Given task: Exclude the pictures, then repeat the remaining data exactly.
----------------
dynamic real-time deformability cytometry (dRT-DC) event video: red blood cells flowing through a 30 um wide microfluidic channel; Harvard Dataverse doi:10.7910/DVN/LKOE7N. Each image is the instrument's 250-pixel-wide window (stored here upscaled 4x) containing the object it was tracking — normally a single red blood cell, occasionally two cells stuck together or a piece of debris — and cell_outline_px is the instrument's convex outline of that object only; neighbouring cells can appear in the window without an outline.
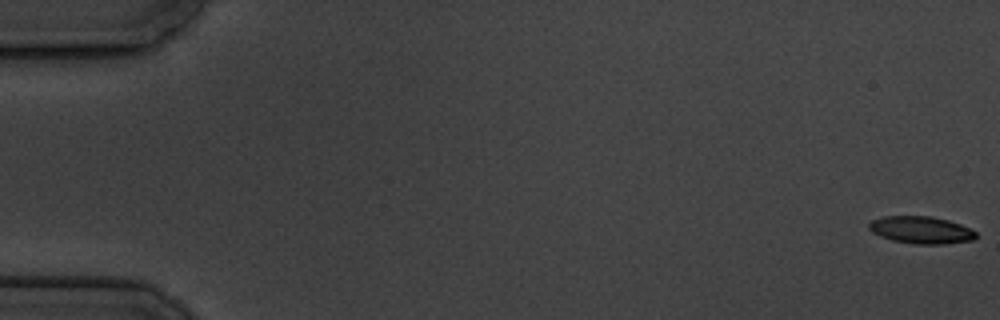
{"species": "common noctule bat (a hibernating species)", "species_latin": "Nyctalus noctula", "temperature_condition": "cold", "stored_images_in_passage": 6, "segment_of_instrument_passage": [2, 2], "camera_frame_rate_fps": 3000, "um_per_image_px": 0.085, "animal": {"sex": "male", "body_mass_g": 19.5, "forearm_length_mm": 54.6}, "frame": {"image": 1, "passage_image": 6, "time_ms": 7.0, "image_size_px": [1000, 320], "cell_outline_px": [[976, 236], [972, 240], [944, 244], [916, 244], [892, 240], [880, 236], [872, 232], [868, 228], [868, 224], [872, 220], [884, 216], [932, 216], [948, 220], [960, 224], [976, 232]], "centroid_in_image_um": [78.27, 19.54], "position_along_channel_um": 6.7, "area_um2": 16.94}}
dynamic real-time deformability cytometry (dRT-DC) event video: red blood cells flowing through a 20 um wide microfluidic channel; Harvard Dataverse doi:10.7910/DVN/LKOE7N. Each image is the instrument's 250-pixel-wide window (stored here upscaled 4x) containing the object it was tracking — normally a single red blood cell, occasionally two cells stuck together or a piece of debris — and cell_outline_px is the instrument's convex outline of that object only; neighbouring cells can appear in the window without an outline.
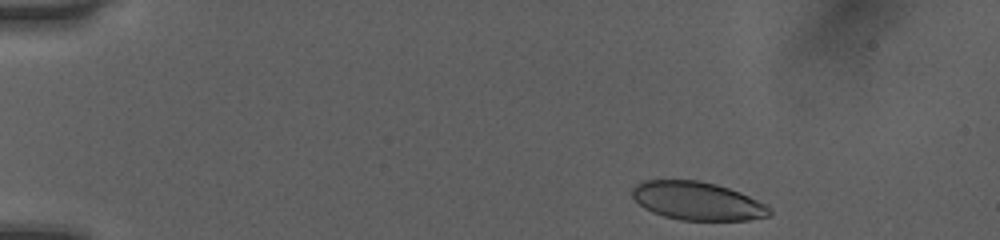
{"species": "human", "species_latin": "Homo sapiens", "temperature_condition": "room temperature", "stored_images_in_passage": 45, "camera_frame_rate_fps": 3000, "um_per_image_px": 0.085, "donor": {"sex": "female"}, "frame": {"image": 1, "passage_image": 2, "time_ms": 0.333, "image_size_px": [1000, 240], "cell_outline_px": [[772, 212], [768, 216], [748, 220], [680, 220], [664, 216], [652, 212], [644, 208], [632, 196], [632, 188], [636, 184], [644, 180], [696, 180], [716, 184], [740, 192], [772, 208]], "centroid_in_image_um": [59.26, 17.08], "position_along_channel_um": 25.7, "area_um2": 30.52}}
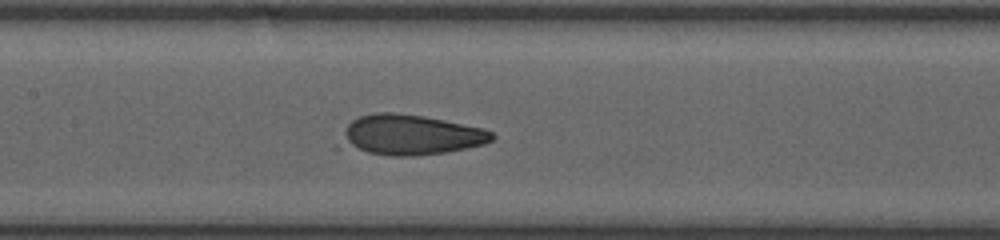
{"frame": {"image": 2, "passage_image": 20, "time_ms": 6.333, "image_size_px": [1000, 240], "cell_outline_px": [[496, 136], [492, 140], [484, 144], [448, 152], [412, 156], [392, 156], [332, 148], [348, 124], [352, 120], [360, 116], [376, 112], [396, 112], [424, 116], [484, 128], [492, 132]], "centroid_in_image_um": [34.75, 11.49], "position_along_channel_um": 172.7, "area_um2": 36.41}}
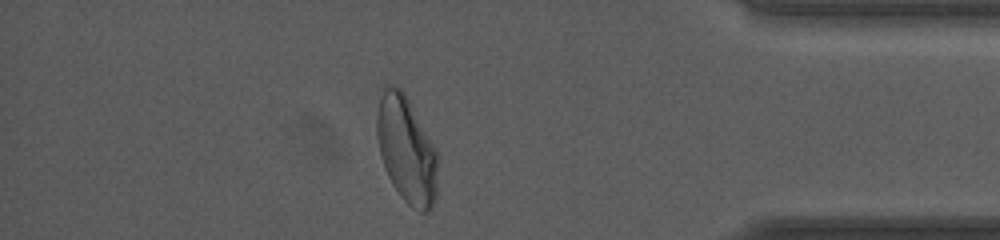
{"frame": {"image": 3, "passage_image": 39, "time_ms": 12.667, "image_size_px": [1000, 240], "cell_outline_px": [[440, 160], [436, 196], [432, 208], [428, 212], [420, 212], [412, 208], [400, 196], [392, 184], [388, 176], [380, 156], [376, 136], [376, 116], [380, 88], [384, 84], [392, 84], [400, 88], [404, 92], [436, 148], [440, 156]], "centroid_in_image_um": [34.56, 12.71], "position_along_channel_um": 400.6, "area_um2": 38.96}, "authors_computed_cell_mechanics": {"area_um2": 34.3332, "velocity_mm_per_s": 4.0347, "shape_relaxation_time_tau1_ms": 5.9425, "shape_relaxation_time_tau2_ms": 0.8966, "deformation_change_tau1": 0.1805, "deformation_change_tau2": 0.0614}}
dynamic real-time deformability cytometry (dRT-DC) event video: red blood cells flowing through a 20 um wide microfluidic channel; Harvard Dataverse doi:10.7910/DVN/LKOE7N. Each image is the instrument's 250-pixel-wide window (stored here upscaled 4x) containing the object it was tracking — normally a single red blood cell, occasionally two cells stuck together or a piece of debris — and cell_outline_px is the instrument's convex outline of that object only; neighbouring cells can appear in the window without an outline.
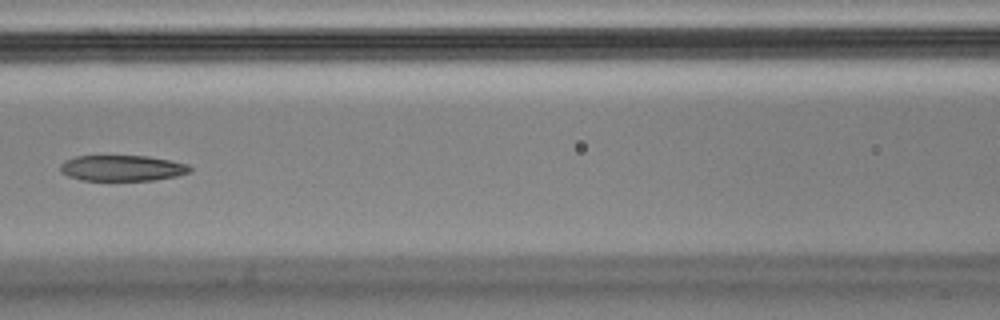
{"species": "Egyptian fruit bat (a non-hibernating species)", "species_latin": "Rousettus aegyptiacus", "temperature_condition": "cold", "stored_images_in_passage": 7, "camera_frame_rate_fps": 3000, "um_per_image_px": 0.085, "animal": {"sex": "male"}, "frame": {"image": 1, "passage_image": 7, "time_ms": 2.0, "image_size_px": [1000, 320], "cell_outline_px": [[192, 172], [176, 176], [152, 180], [80, 180], [68, 176], [60, 172], [60, 164], [64, 160], [76, 156], [148, 156], [188, 164], [192, 168]], "centroid_in_image_um": [10.37, 14.29], "position_along_channel_um": 156.2, "area_um2": 19.54}}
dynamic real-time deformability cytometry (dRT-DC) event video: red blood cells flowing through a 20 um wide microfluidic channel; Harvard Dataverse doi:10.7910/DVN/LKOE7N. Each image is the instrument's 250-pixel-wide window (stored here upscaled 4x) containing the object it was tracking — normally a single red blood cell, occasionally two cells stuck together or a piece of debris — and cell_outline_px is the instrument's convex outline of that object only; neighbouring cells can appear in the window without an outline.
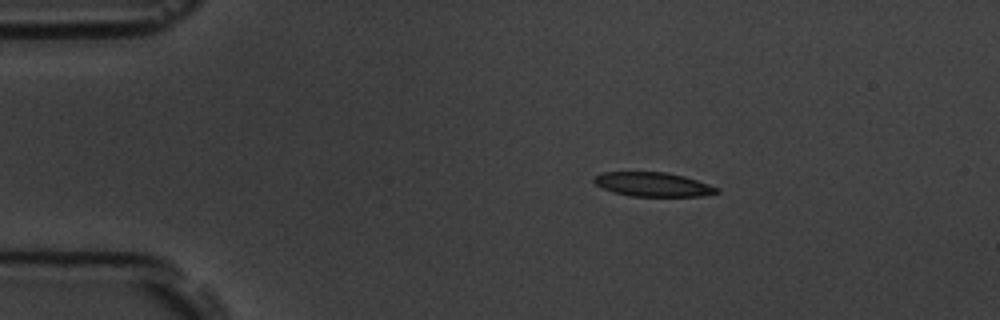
{"species": "common noctule bat (a hibernating species)", "species_latin": "Nyctalus noctula", "temperature_condition": "room temperature", "stored_images_in_passage": 9, "camera_frame_rate_fps": 3000, "um_per_image_px": 0.085, "animal": {"sex": "male", "body_mass_g": 19.5, "forearm_length_mm": 54.6}, "frame": {"image": 1, "passage_image": 1, "time_ms": 0.0, "image_size_px": [1000, 320], "cell_outline_px": [[720, 192], [700, 196], [632, 196], [612, 192], [596, 184], [592, 180], [600, 172], [668, 172], [684, 176], [720, 188]], "centroid_in_image_um": [55.51, 15.67], "position_along_channel_um": 29.5, "area_um2": 17.22}}
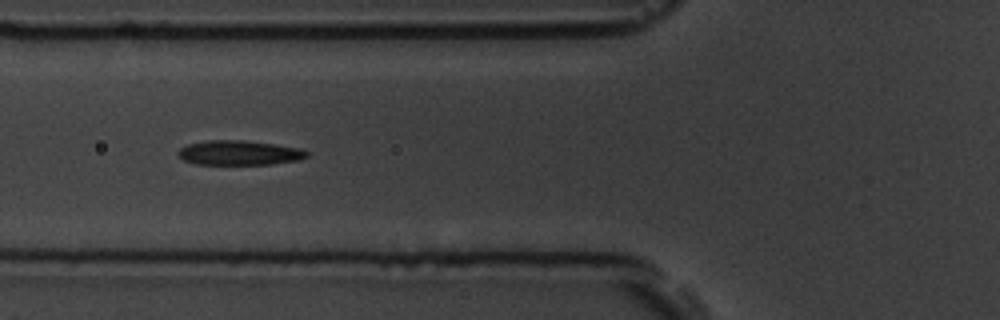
{"frame": {"image": 2, "passage_image": 4, "time_ms": 3.667, "image_size_px": [1000, 320], "cell_outline_px": [[308, 156], [300, 160], [272, 164], [196, 164], [184, 160], [176, 152], [180, 148], [188, 144], [204, 140], [244, 140], [276, 144], [300, 148], [308, 152]], "centroid_in_image_um": [20.35, 12.98], "position_along_channel_um": 105.5, "area_um2": 18.55}}
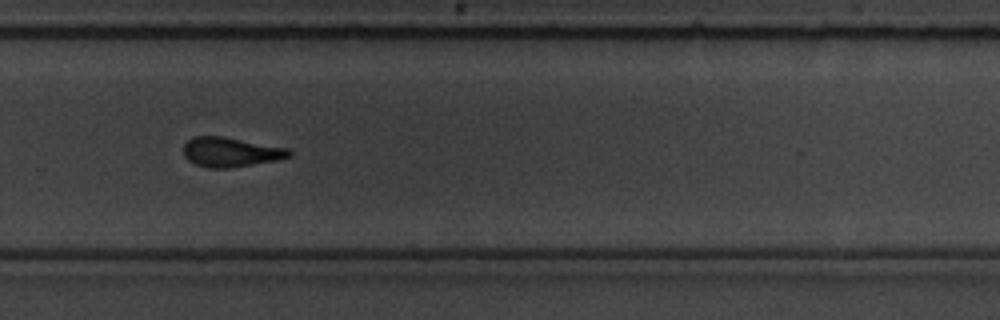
{"frame": {"image": 3, "passage_image": 9, "time_ms": 9.333, "image_size_px": [1000, 320], "cell_outline_px": [[292, 156], [276, 160], [228, 168], [208, 168], [196, 164], [188, 160], [184, 156], [184, 144], [192, 136], [224, 136], [288, 148], [292, 152]], "centroid_in_image_um": [19.6, 12.91], "position_along_channel_um": 310.2, "area_um2": 18.21}}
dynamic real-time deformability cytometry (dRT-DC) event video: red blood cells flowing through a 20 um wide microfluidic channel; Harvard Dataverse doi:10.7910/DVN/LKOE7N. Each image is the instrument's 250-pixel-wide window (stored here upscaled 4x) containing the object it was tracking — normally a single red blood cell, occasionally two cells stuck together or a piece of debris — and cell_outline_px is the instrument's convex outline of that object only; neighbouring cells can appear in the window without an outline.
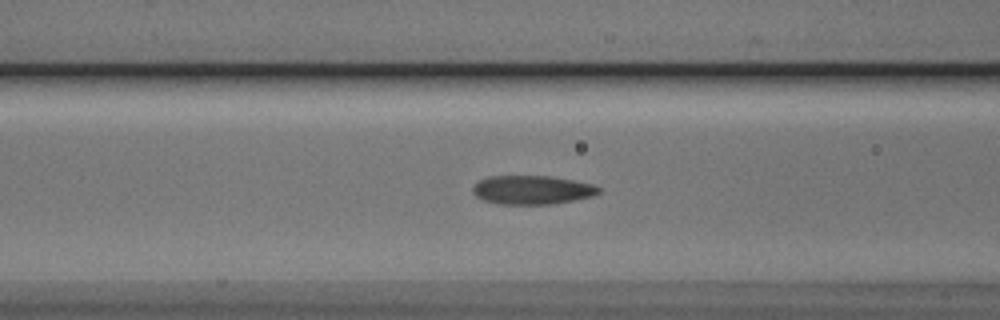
----------------
Task answer:
dynamic real-time deformability cytometry (dRT-DC) event video: red blood cells flowing through a 30 um wide microfluidic channel; Harvard Dataverse doi:10.7910/DVN/LKOE7N. Each image is the instrument's 250-pixel-wide window (stored here upscaled 4x) containing the object it was tracking — normally a single red blood cell, occasionally two cells stuck together or a piece of debris — and cell_outline_px is the instrument's convex outline of that object only; neighbouring cells can appear in the window without an outline.
{"species": "common noctule bat (a hibernating species)", "species_latin": "Nyctalus noctula", "temperature_condition": "cold", "stored_images_in_passage": 6, "segment_of_instrument_passage": [2, 2], "camera_frame_rate_fps": 3000, "um_per_image_px": 0.085, "animal": {"sex": "male", "body_mass_g": 19.5, "forearm_length_mm": 54.6}, "frame": {"image": 1, "passage_image": 6, "time_ms": 7.0, "image_size_px": [1000, 320], "cell_outline_px": [[976, 236], [972, 240], [944, 244], [916, 244], [892, 240], [880, 236], [872, 232], [868, 228], [868, 224], [872, 220], [884, 216], [932, 216], [948, 220], [960, 224], [976, 232]], "centroid_in_image_um": [78.27, 19.54], "position_along_channel_um": 6.7, "area_um2": 16.94}}
dynamic real-time deformability cytometry (dRT-DC) event video: red blood cells flowing through a 20 um wide microfluidic channel; Harvard Dataverse doi:10.7910/DVN/LKOE7N. Each image is the instrument's 250-pixel-wide window (stored here upscaled 4x) containing the object it was tracking — normally a single red blood cell, occasionally two cells stuck together or a piece of debris — and cell_outline_px is the instrument's convex outline of that object only; neighbouring cells can appear in the window without an outline.
{"species": "human", "species_latin": "Homo sapiens", "temperature_condition": "room temperature", "stored_images_in_passage": 45, "camera_frame_rate_fps": 3000, "um_per_image_px": 0.085, "donor": {"sex": "female"}, "frame": {"image": 1, "passage_image": 2, "time_ms": 0.333, "image_size_px": [1000, 240], "cell_outline_px": [[772, 212], [768, 216], [748, 220], [680, 220], [664, 216], [652, 212], [644, 208], [632, 196], [632, 188], [636, 184], [644, 180], [696, 180], [716, 184], [740, 192], [772, 208]], "centroid_in_image_um": [59.26, 17.08], "position_along_channel_um": 25.7, "area_um2": 30.52}}
{"frame": {"image": 2, "passage_image": 20, "time_ms": 6.333, "image_size_px": [1000, 240], "cell_outline_px": [[496, 136], [492, 140], [484, 144], [448, 152], [412, 156], [392, 156], [332, 148], [348, 124], [352, 120], [360, 116], [376, 112], [396, 112], [424, 116], [484, 128], [492, 132]], "centroid_in_image_um": [34.75, 11.49], "position_along_channel_um": 172.7, "area_um2": 36.41}}
{"frame": {"image": 3, "passage_image": 39, "time_ms": 12.667, "image_size_px": [1000, 240], "cell_outline_px": [[440, 160], [436, 196], [432, 208], [428, 212], [420, 212], [412, 208], [400, 196], [392, 184], [388, 176], [380, 156], [376, 136], [376, 116], [380, 88], [384, 84], [392, 84], [400, 88], [404, 92], [436, 148], [440, 156]], "centroid_in_image_um": [34.56, 12.71], "position_along_channel_um": 400.6, "area_um2": 38.96}, "authors_computed_cell_mechanics": {"area_um2": 34.3332, "velocity_mm_per_s": 4.0347, "shape_relaxation_time_tau1_ms": 5.9425, "shape_relaxation_time_tau2_ms": 0.8966, "deformation_change_tau1": 0.1805, "deformation_change_tau2": 0.0614}}
dynamic real-time deformability cytometry (dRT-DC) event video: red blood cells flowing through a 20 um wide microfluidic channel; Harvard Dataverse doi:10.7910/DVN/LKOE7N. Each image is the instrument's 250-pixel-wide window (stored here upscaled 4x) containing the object it was tracking — normally a single red blood cell, occasionally two cells stuck together or a piece of debris — and cell_outline_px is the instrument's convex outline of that object only; neighbouring cells can appear in the window without an outline.
{"species": "Egyptian fruit bat (a non-hibernating species)", "species_latin": "Rousettus aegyptiacus", "temperature_condition": "cold", "stored_images_in_passage": 7, "camera_frame_rate_fps": 3000, "um_per_image_px": 0.085, "animal": {"sex": "male"}, "frame": {"image": 1, "passage_image": 7, "time_ms": 2.0, "image_size_px": [1000, 320], "cell_outline_px": [[192, 172], [176, 176], [152, 180], [80, 180], [68, 176], [60, 172], [60, 164], [64, 160], [76, 156], [148, 156], [188, 164], [192, 168]], "centroid_in_image_um": [10.37, 14.29], "position_along_channel_um": 156.2, "area_um2": 19.54}}
dynamic real-time deformability cytometry (dRT-DC) event video: red blood cells flowing through a 20 um wide microfluidic channel; Harvard Dataverse doi:10.7910/DVN/LKOE7N. Each image is the instrument's 250-pixel-wide window (stored here upscaled 4x) containing the object it was tracking — normally a single red blood cell, occasionally two cells stuck together or a piece of debris — and cell_outline_px is the instrument's convex outline of that object only; neighbouring cells can appear in the window without an outline.
{"species": "common noctule bat (a hibernating species)", "species_latin": "Nyctalus noctula", "temperature_condition": "room temperature", "stored_images_in_passage": 9, "camera_frame_rate_fps": 3000, "um_per_image_px": 0.085, "animal": {"sex": "male", "body_mass_g": 19.5, "forearm_length_mm": 54.6}, "frame": {"image": 1, "passage_image": 1, "time_ms": 0.0, "image_size_px": [1000, 320], "cell_outline_px": [[720, 192], [700, 196], [632, 196], [612, 192], [596, 184], [592, 180], [600, 172], [668, 172], [684, 176], [720, 188]], "centroid_in_image_um": [55.51, 15.67], "position_along_channel_um": 29.5, "area_um2": 17.22}}
{"frame": {"image": 2, "passage_image": 4, "time_ms": 3.667, "image_size_px": [1000, 320], "cell_outline_px": [[308, 156], [300, 160], [272, 164], [196, 164], [184, 160], [176, 152], [180, 148], [188, 144], [204, 140], [244, 140], [276, 144], [300, 148], [308, 152]], "centroid_in_image_um": [20.35, 12.98], "position_along_channel_um": 105.5, "area_um2": 18.55}}
{"frame": {"image": 3, "passage_image": 9, "time_ms": 9.333, "image_size_px": [1000, 320], "cell_outline_px": [[292, 156], [276, 160], [228, 168], [208, 168], [196, 164], [188, 160], [184, 156], [184, 144], [192, 136], [224, 136], [288, 148], [292, 152]], "centroid_in_image_um": [19.6, 12.91], "position_along_channel_um": 310.2, "area_um2": 18.21}}
dynamic real-time deformability cytometry (dRT-DC) event video: red blood cells flowing through a 20 um wide microfluidic channel; Harvard Dataverse doi:10.7910/DVN/LKOE7N. Each image is the instrument's 250-pixel-wide window (stored here upscaled 4x) containing the object it was tracking — normally a single red blood cell, occasionally two cells stuck together or a piece of debris — and cell_outline_px is the instrument's convex outline of that object only; neighbouring cells can appear in the window without an outline.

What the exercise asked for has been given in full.